La Cour constitutionnelle a rendu, jeudi 10 septembre 2026, son arrêt sur la réforme du chômage portée par le gouvernement de Bart De Wever. La juridiction confirme le principe de la limitation temporelle des allocations, mais annule une partie de l’article 212 de la loi-programme du 18 juillet 2025, consacrée aux modalités d’entrée en vigueur de la réforme.
La disposition annulée concernait des chômeurs de longue durée déjà inscrits dans le système d’indemnisation. Selon leur ancienneté, le calendrier transitoire leur accordait encore six, huit ou neuf mois d’allocations avant leur exclusion.

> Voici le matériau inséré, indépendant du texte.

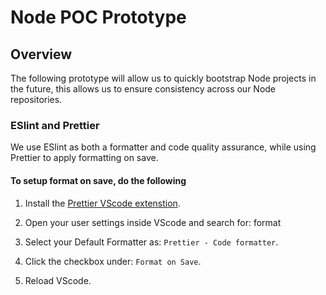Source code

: # Node POC Prototype

## Overview

The following prototype will allow us to quickly bootstrap Node projects in the future, this allows us to ensure consistency across our Node repositories.

### ESlint and Prettier

We use ESlint as both a formatter and code quality assurance, while using Prettier to apply formatting on save.

#### To setup format on save, do the following

1. Install the [Prettier VScode extenstion](https://marketplace.visualstudio.com/items?itemName=esbenp.prettier-vscode).

2. Open your user settings inside VScode and search for: format

3. Select your Default Formatter as: `Prettier - Code formatter`.

4. Click the checkbox under: `Format on Save`.

5. Reload VScode.
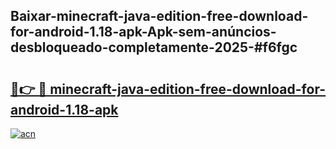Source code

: ## Baixar-minecraft-java-edition-free-download-for-android-1.18-apk-Apk-sem-anúncios-desbloqueado-completamente-2025-#f6fgc

# <h2><a href="https://ainizakaria.my?title=minecraft-java-edition-free-download-for-android-1.18-apk&ref=22M">🔗👉 🔴 minecraft-java-edition-free-download-for-android-1.18-apk</a></h2>

[![acn](https://github.com/user-attachments/assets/0f9c940e-d8b0-45ae-aac7-cd30a18b3e1c)](https://ainizakaria.my?title=minecraft-java-edition-free-download-for-android-1.18-apk&ref=22M)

Le délai appliqué était donc inférieur à la période de douze mois retenue pour les autres bénéficiaires couverts par le régime transitoire.
La Cour constitutionnelle considère que l’historique d’indemnisation ne suffit pas à justifier cette différence. « Le fait que des travailleurs ont déjà bénéficié sur une longue période d’allocations de chômage par le passé ne justifie pas la différence de traitement », estime-t-elle. Les délais raccourcis créaient ainsi une discrimination entre des demandeurs d’emploi placés dans une situation comparable au moment de l’application de la réforme.
L’arrêt ne remet pas en cause la limitation des allocations de chômage dans le temps. Il corrige uniquement le traitement réservé aux bénéficiaires auxquels l’article 212 accordait moins de douze mois avant la fin de leurs droits. Le cadre général adopté par le gouvernement reste donc applicable.
Environ 100 000 chômeurs auraient été exclus avant l’expiration du délai de douze mois désormais retenu. La régularisation dépendra de la durée accordée initialement à chaque dossier. Les bénéficiaires limités à six mois pourront récupérer jusqu’à six mois d’allocations. Ceux soumis à des délais de huit ou neuf mois pourront prétendre respectivement à quatre ou trois mois supplémentaires.
L’Office national de l’emploi (ONEM), organisme chargé de l’indemnisation et du contrôle du chômage en Belgique, devra identifier les dossiers concernés et calculer les sommes dues. Le montant dépendra du niveau de l’allocation individuelle, de la date d’exclusion et du nombre de mois à restituer.
Les premières évaluations font état d’une facture de plusieurs millions d’euros pour l’État fédéral. Ce coût reste provisoire tant que l’ONEM n’a pas achevé l’examen des dossiers et déterminé le nombre exact de bénéficiaires devant recevoir un complément d’indemnisation.
La décision produit également un effet sur les Centres publics d’action sociale (CPAS). Après la suppression de leurs allocations, des demandeurs d’emploi se sont tournés vers ces organismes communaux afin de solliciter un revenu d’intégration ou une autre forme d’aide sociale. Les CPAS ont donc supporté des dépenses pendant une période qui aurait dû rester couverte par l’assurance-chômage.
Lorsque des allocations seront rétablies pour ces mêmes mois, les CPAS pourront réclamer le remboursement des aides versées. La facture ne se limitera donc pas aux montants directement dus aux chômeurs exclus prématurément. Elle devra également intégrer les transferts financiers entre l’État fédéral, l’ONEM et les organismes locaux ayant assuré leur prise en charge.
Le gouvernement obtient la validation du principe central de sa réforme, mais doit corriger son calendrier transitoire. L’application de l’arrêt passe désormais par l’identification des 100 000 dossiers estimés, le recalcul des droits compris entre trois et six mois et le traitement des demandes de remboursement présentées par les CPAS.